She approves of EU ‘strategic autonomy’ in the field of climate and environment, though she wants to take France out of the EU’s Green deal, which is designed to make the EU carbon neutral by 2050. She wants France to decide independently how to decarbonise, and which parts of the energy sector to invest in - even if this means breaking the EU’s state aid rules. She would also pull France out of the EU’s electricity market.

Similarly, Le Pen supports free movement but wants to limit it to EU passport holders rather than EU residents (it’s not clear whether this should continue to include the Swiss, Norwegians, Icelanders and Liechtensteiners). At the same time, she wants France to have the power "to stop migrants from outside Europe from using the jurisprudence of the European Court of Human Rights to avoid deportation". She also wants to limit welfare benefits and council housing to French citizens (certain benefits would only be available for those who have worked a minimum of 5 years). She also thinks EU countries should be in a position to reintroduce border checks within Schengen.

Le Pen may find it difficult to block EU decisions…

If you want to get anything done in the EU, you need to get others to work with you. For Le Pen, this may be easier said than done. The far-right candidate has good relations with at least two member-state leaders: Hungary’s Orban and Poland’s Morawiecki. Le Pen first met Orban when he invited her to Budapest in October 2021. She has met Morawiecki several times over the past years, most recently at a summit he organised for leading European nationalist and far-right figures in December 2021. There is no doubt that both leaders would bank on France’s support in their battle against the European Commission overrule-of-law proceedings (if the Commission is successful, Hungary and Poland could be denied access to certain EU funds).

However, it’s hard to see how France, Poland and Hungary could block EU legislation outright. For starters, they aren’t all on good terms, with Poland recently threatening to freeze diplomatic relations with Hungary over its support for Russia. Likewise, Poland and Hungary - who are net recipients of EU funds - may not appreciate Le Pen’s proposal to drastically reduce France’s contribution to the EU budget. What’s more, most Council decisions - i.e. between the 27 member states - have decided to use the qualified majority voting rule. That means that France, Poland and Hungary would need to secure the support of other member states to block an EU proposal (this majority would need to represent at least 55% of member states representing at least 65% of the total EU population).

… but that doesn’t mean Le Pen can’t weaken the EU

There are, however, other ways that Le Pen could disrupt the EU from the inside. 

She could try to delay discussions and negotiations inside the Council in a bid to extract concessions. If that fails, she could kick up a fuss and publicly blame Brussels. To avoid this, member states like Germany would try to appease France by stretching out talks as much as possible. But EU divisions would start to appear, making it much harder for the EU to get things done. The pace of the EU’s work would slow right down.

Le Pen could also decide to break EU rules such as state aid limits or public procurement measures. The European Commission would almost certainly respond by launching infringement proceedings or withholding EU funds.
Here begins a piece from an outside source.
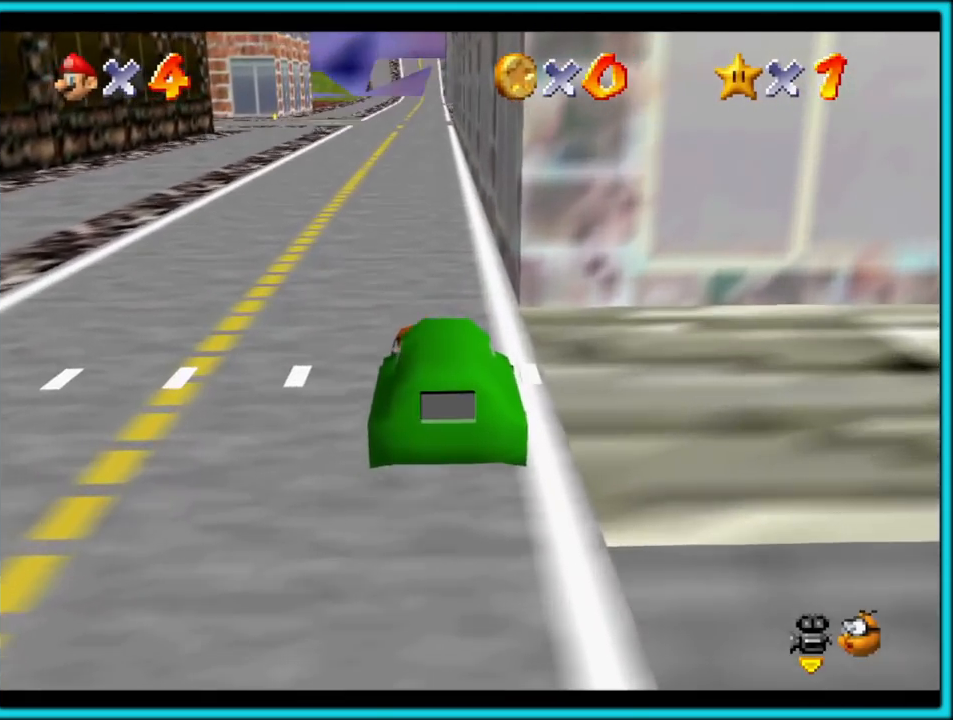
{"buttons": [], "left_stick": "down", "button_events": []}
The European Court of Justice could also become involved; but France could simply choose to ignore these rulings and decisions. As EU experts Bond and Springford note, France, unlike Poland or Hungary, has "fiscal capacity to accept the freezing of EU budget and recovery fund money".
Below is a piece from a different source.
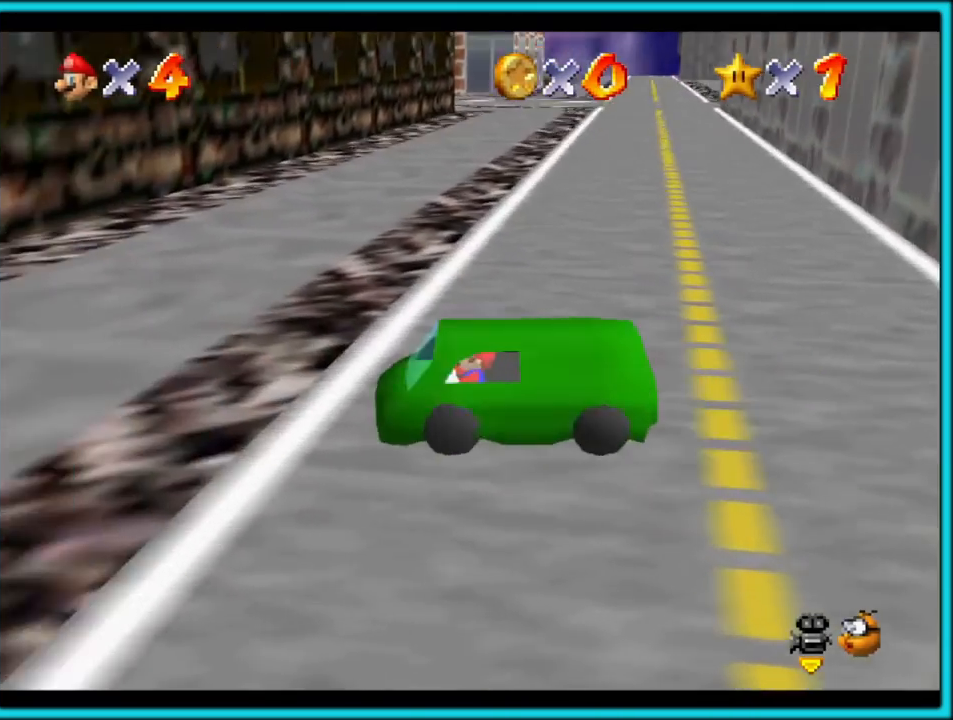
{"buttons": [], "left_stick": "right", "button_events": []}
Le Pen could also decide to break EU rules such as state aid limits or public procurement measures.

Of course, Le Pen’s capacity for unilateral action would depend on how supportive her prime minister and the French government are. According to the French constitution, it is the French government that decides policy priorities, not the President (though in practice, the President does have a significant say). This is why the President usually appoints a prime minister who has the backing of a majority of MPs (as this makes it easier to pass legislation). If Le Pen secures a majority in the June parliamentary elections, then she will be able to appoint the prime minister she wants. If she fails, then she is likely to end up with a prime minister from a different party (in political jargon, this is known as a ‘cohabitation’). 

If Le Pen ends up in a cohabitation, then it will be harder for her to take unilateral action in the EU. Experience of past cohabitations show that both the President and the prime minister have a say over France’s European policy. Take the Mitterrand 1986-1988 and Chirac 1997-2002 cohabitations. In both cases, the President was responsible for defence, Franco-German relations and disarmament. The French government (i.e. the prime minister and ministers) were responsible for deciding on development cooperation, in particular with Africa, internal security and trade relations. The President and Prime Minister shared decision-making responsibility for military operations and most EU policy decisions. 

A Le Pen presidency would slow down EU integration

There are many other ways a Le Pen presidency could damage the EU.

It would be a blow to the Franco-German axis. While Le Pen has not criticised Scholz directly, she has questioned the Franco-German relationship in the past, especially over their diverging industrial and military interests. She recently criticised Germany’s pro-Atlanticist (i.e. pro-American) position and believes France should pull out of the NATO military command structure. 

With Macron’s departure, Commission president von der Leyen would lose a key ally in the Council in her quest for a more geopolitical European Commission. Le Pen has already questioned the Commission’s relevance, saying it has too much power and should be replaced with a secretariat that is directly accountable to the Council of the EU, the grouping of the 27 member states.

A Le Pen victory would also galvanise support for far-right parties in the 2024 European Parliament elections.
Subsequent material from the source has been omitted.